YOUR ASSIGNMENT:
Please retype every entry as written, and keep the pictures out.
[[ THE INPUT, beginning ]]
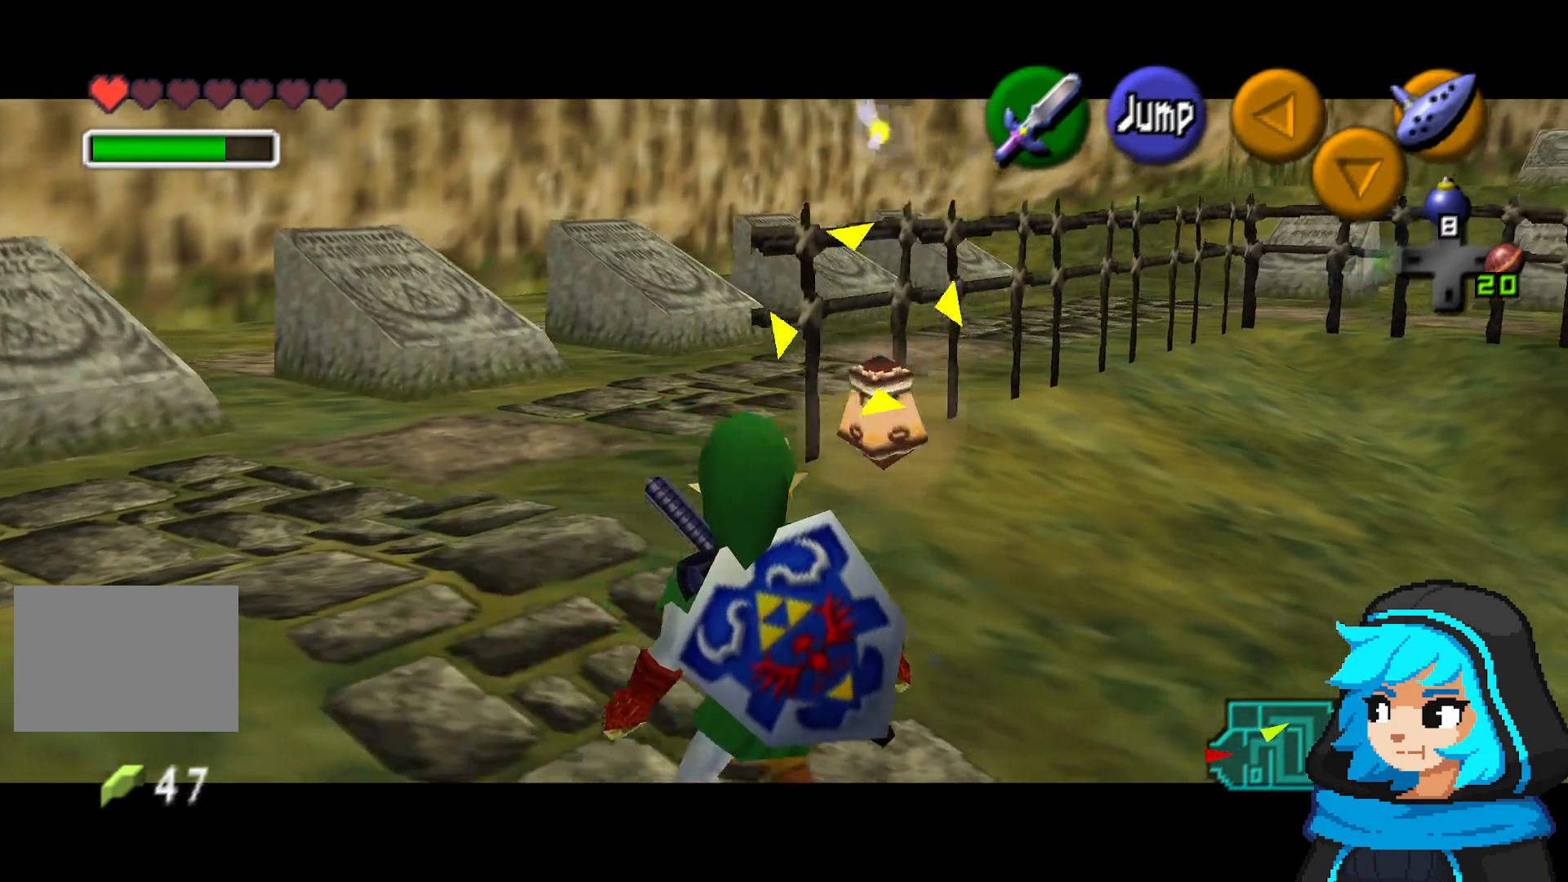
{"dt_ms": 500, "buttons": [], "left_stick": "down-right", "events": [[67, "left_stick", "down-right"]]}
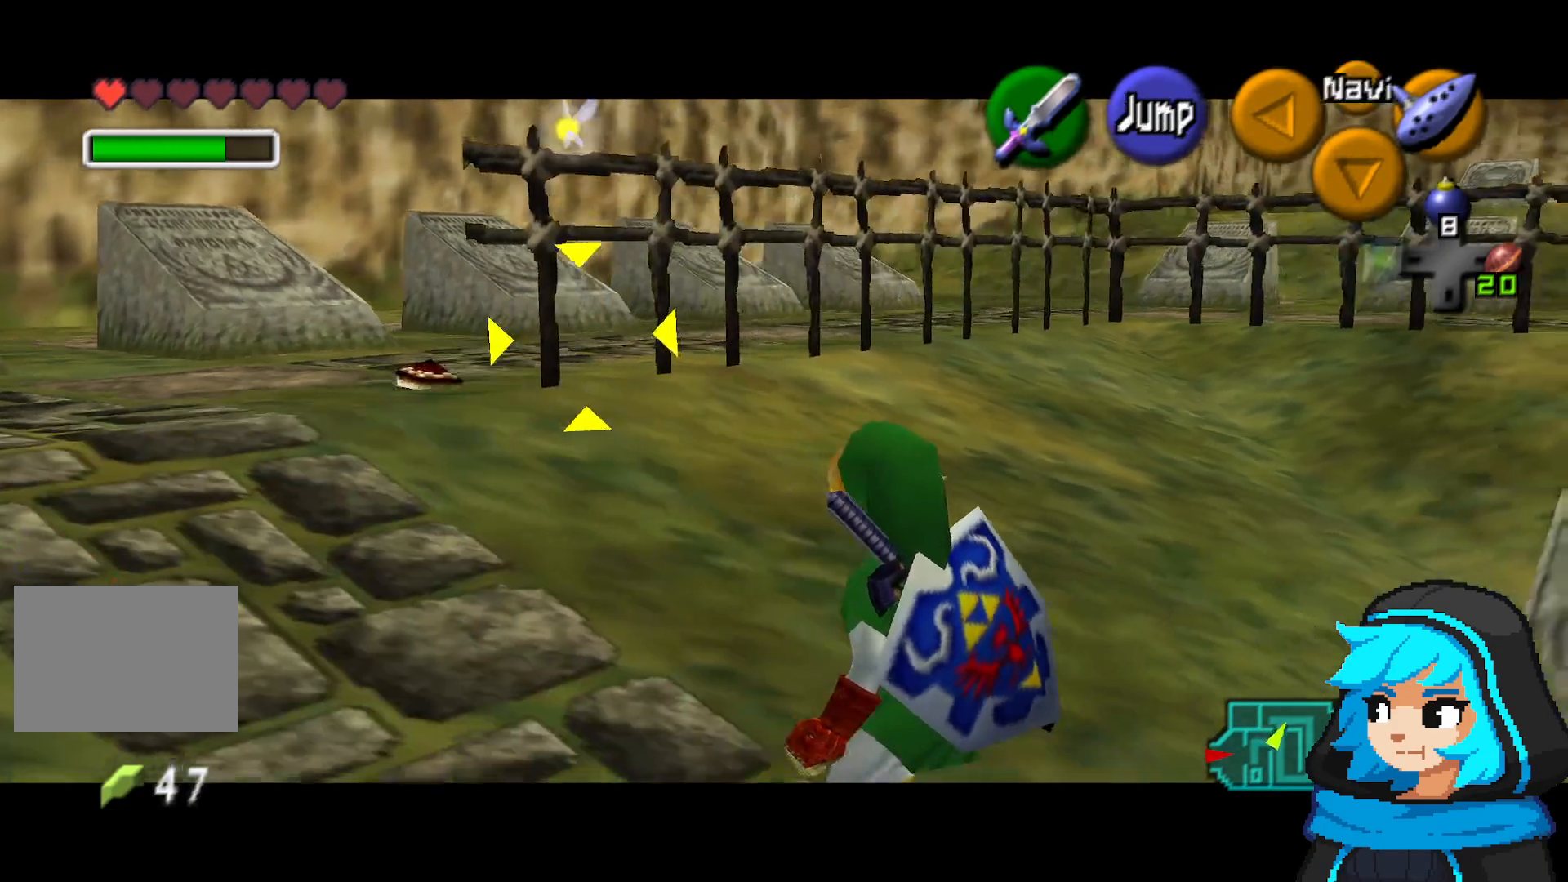
{"dt_ms": 1000, "buttons": [], "left_stick": "left"}
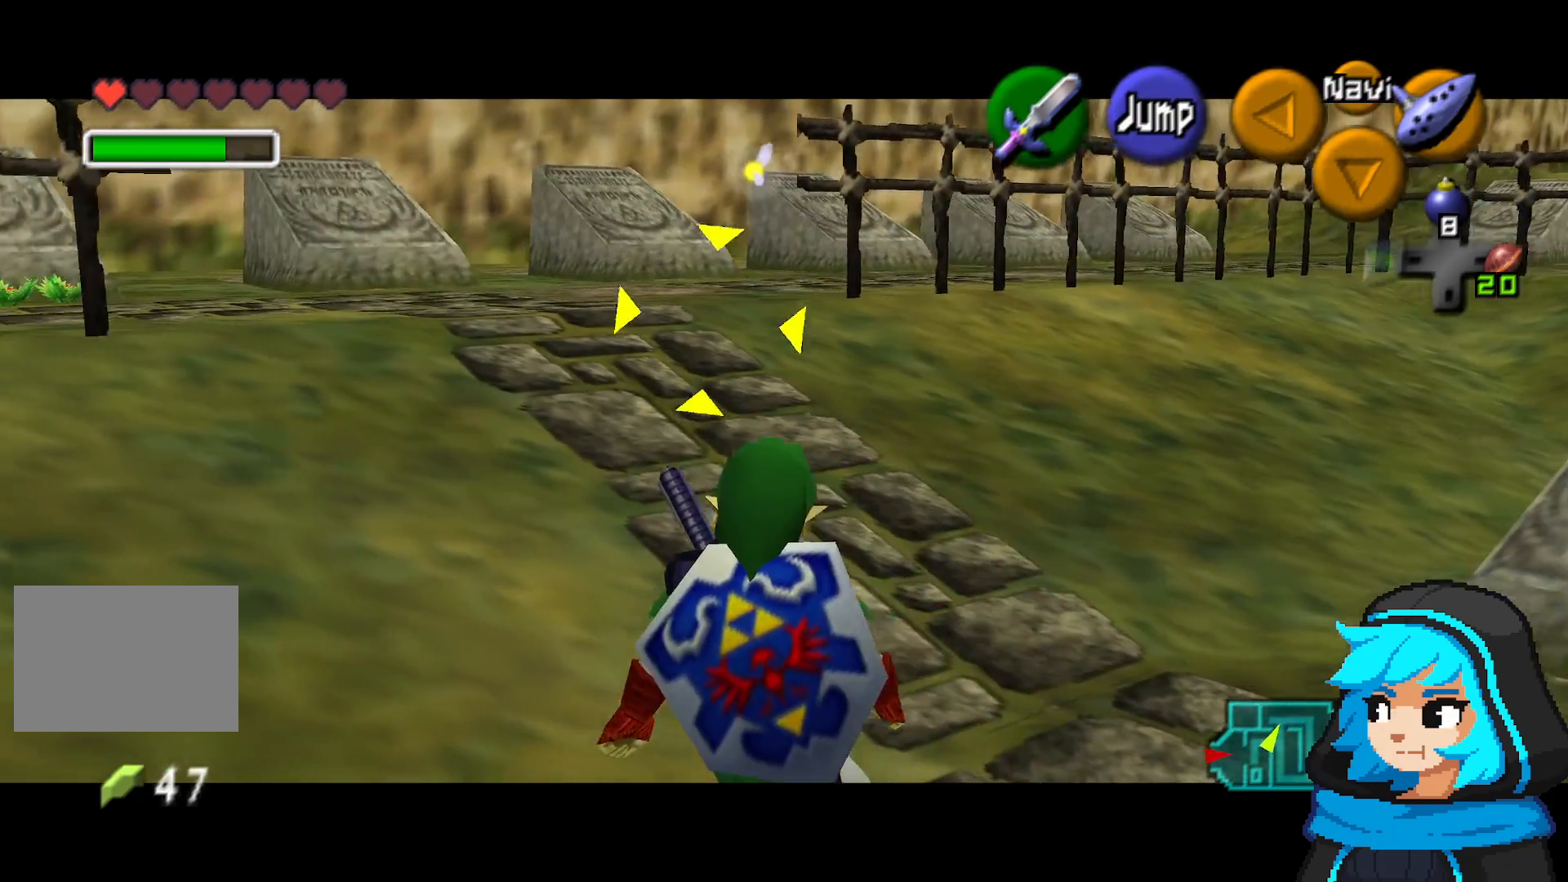
{"dt_ms": 500, "buttons": [], "left_stick": "down-right"}
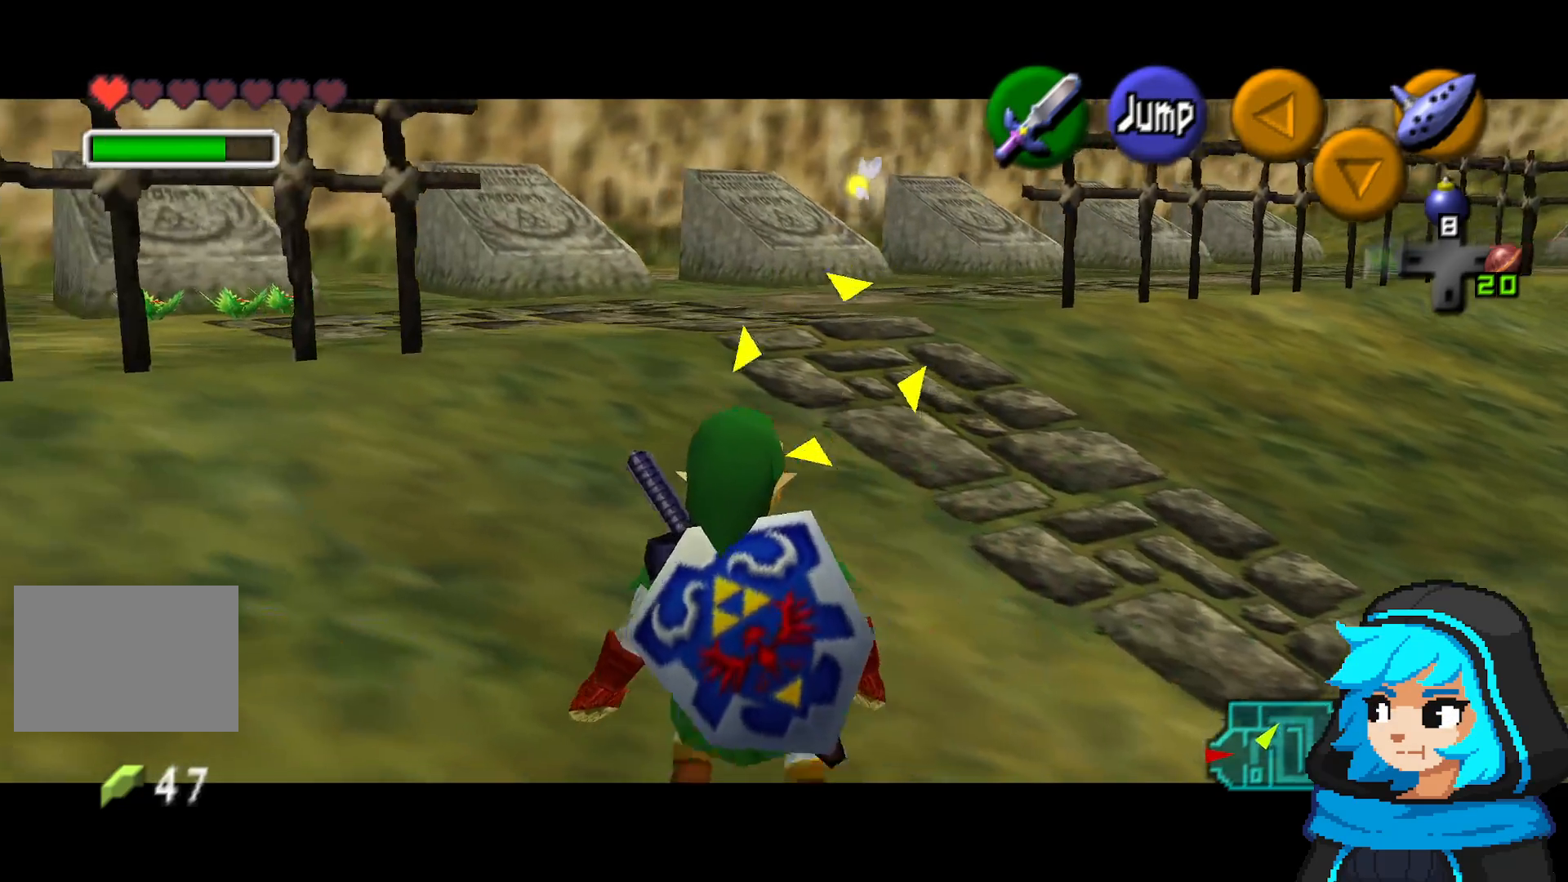
{"dt_ms": 500, "buttons": [], "left_stick": "right", "events": [[33, "left_stick", "right"]]}
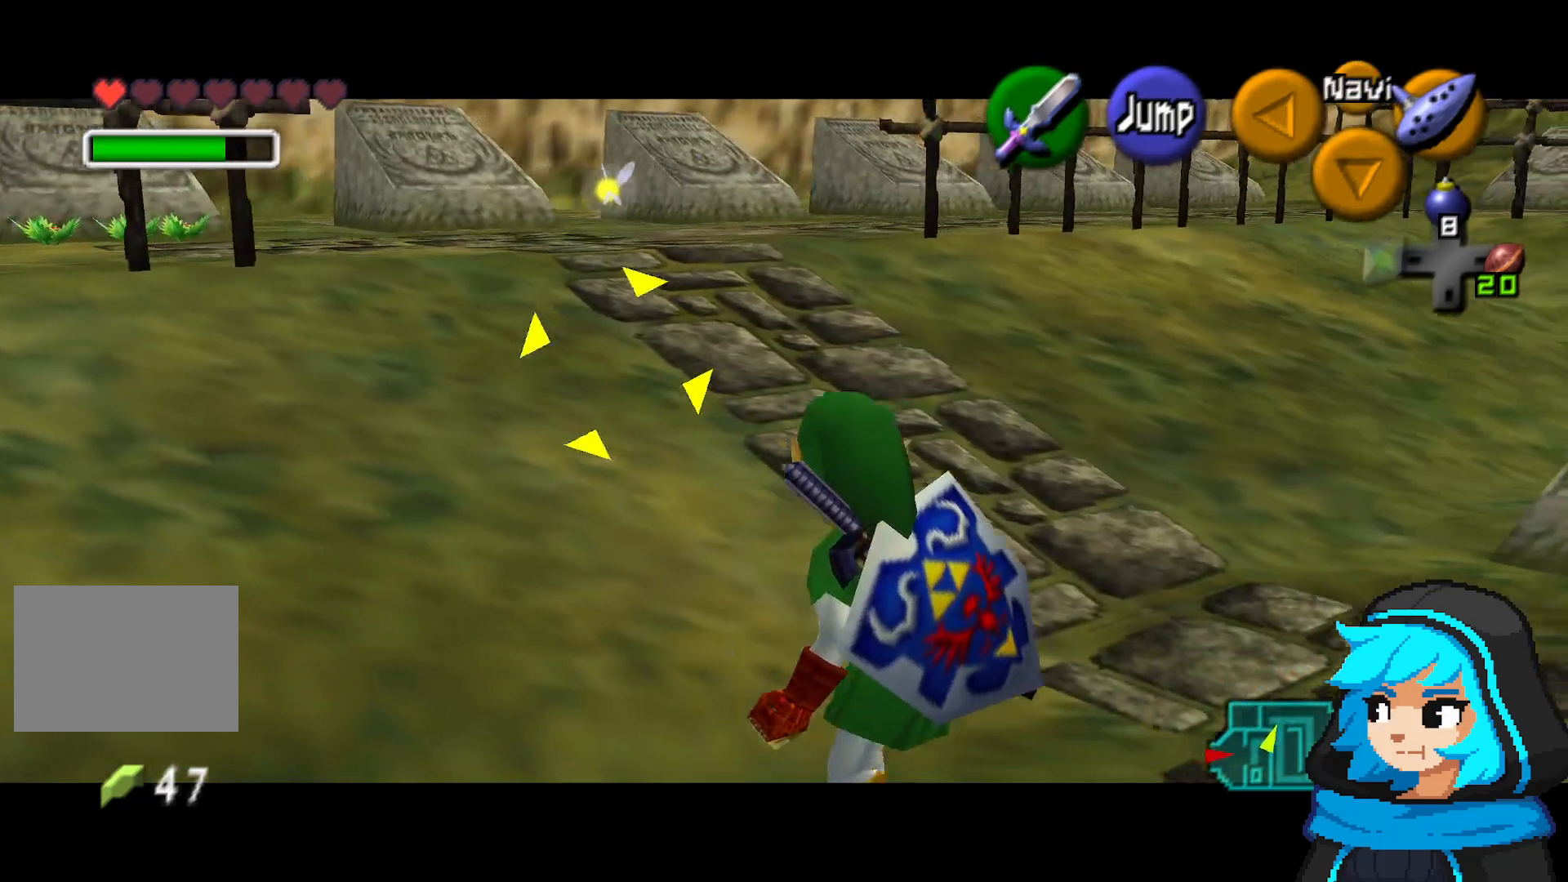
{"dt_ms": 500, "buttons": [], "left_stick": "right", "events": [[117, "left_stick", "down-right"], [467, "left_stick", "right"]]}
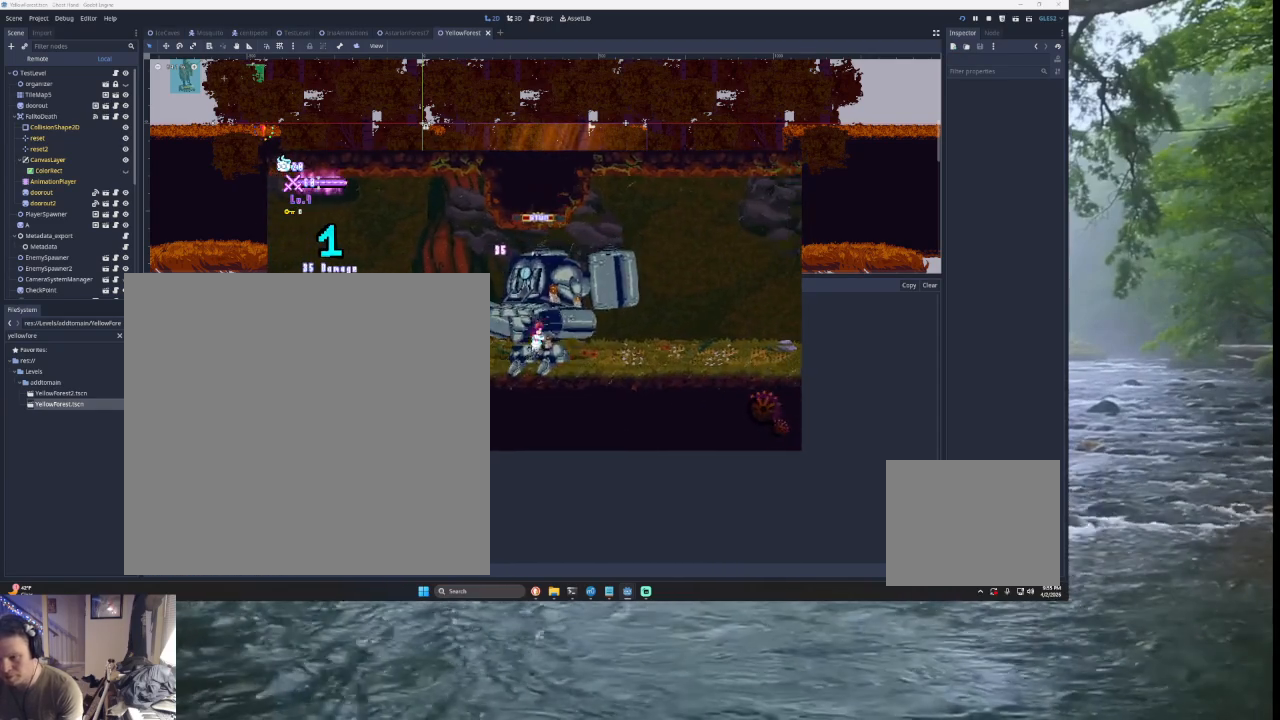
Gameplay with a controller (PlayStation layout); each line is a JSON object with the inputs held at the frame after it. "events" lists button and stick changes between this image and that frame as [ms after this image, input, new state], when the widget could be followed in between. Not read: L2.
{"buttons": ["TRIANGLE"], "left_stick": "right", "right_stick": "center", "events": [[333, "TRIANGLE", "down"]]}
[[ THE INPUT, end ]]
TASK RESULT:
{"dt_ms": 500, "buttons": [], "left_stick": "down-right", "events": [[67, "left_stick", "down-right"]]}
{"dt_ms": 1000, "buttons": [], "left_stick": "left"}
{"dt_ms": 500, "buttons": [], "left_stick": "down-right"}
{"dt_ms": 500, "buttons": [], "left_stick": "right", "events": [[33, "left_stick", "right"]]}
{"dt_ms": 500, "buttons": [], "left_stick": "right", "events": [[117, "left_stick", "down-right"], [467, "left_stick", "right"]]}
Gameplay with a controller (PlayStation layout); each line is a JSON object with the inputs held at the frame after it. "events" lists button and stick changes between this image and that frame as [ms after this image, input, new state], when the widget could be followed in between. Not read: L2.
{"buttons": ["TRIANGLE"], "left_stick": "right", "right_stick": "center", "events": [[333, "TRIANGLE", "down"]]}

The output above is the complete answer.